The reply should contain every entry below exactly as written, with no images.

_____

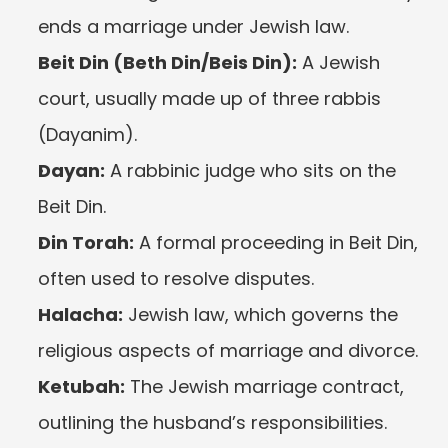
ends a marriage under Jewish law.
Beit Din (Beth Din/Beis Din):
 A Jewish 
court, usually made up of three rabbis 
(Dayanim).
Dayan:
 A rabbinic judge who sits on the 
Beit Din.
Din Torah:
 A formal proceeding in Beit Din, 
often used to resolve disputes.
Halacha:
 Jewish law, which governs the 
religious aspects of marriage and divorce.
Ketubah:
 The Jewish marriage contract, 
outlining the husband’s responsibilities.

_____

■ Response to the exercise:
ends a marriage under Jewish law.
Beit Din (Beth Din/Beis Din):
 A Jewish 
court, usually made up of three rabbis 
(Dayanim).
Dayan:
 A rabbinic judge who sits on the 
Beit Din.
Din Torah:
 A formal proceeding in Beit Din, 
often used to resolve disputes.
Halacha:
 Jewish law, which governs the 
religious aspects of marriage and divorce.
Ketubah:
 The Jewish marriage contract, 
outlining the husband’s responsibilities.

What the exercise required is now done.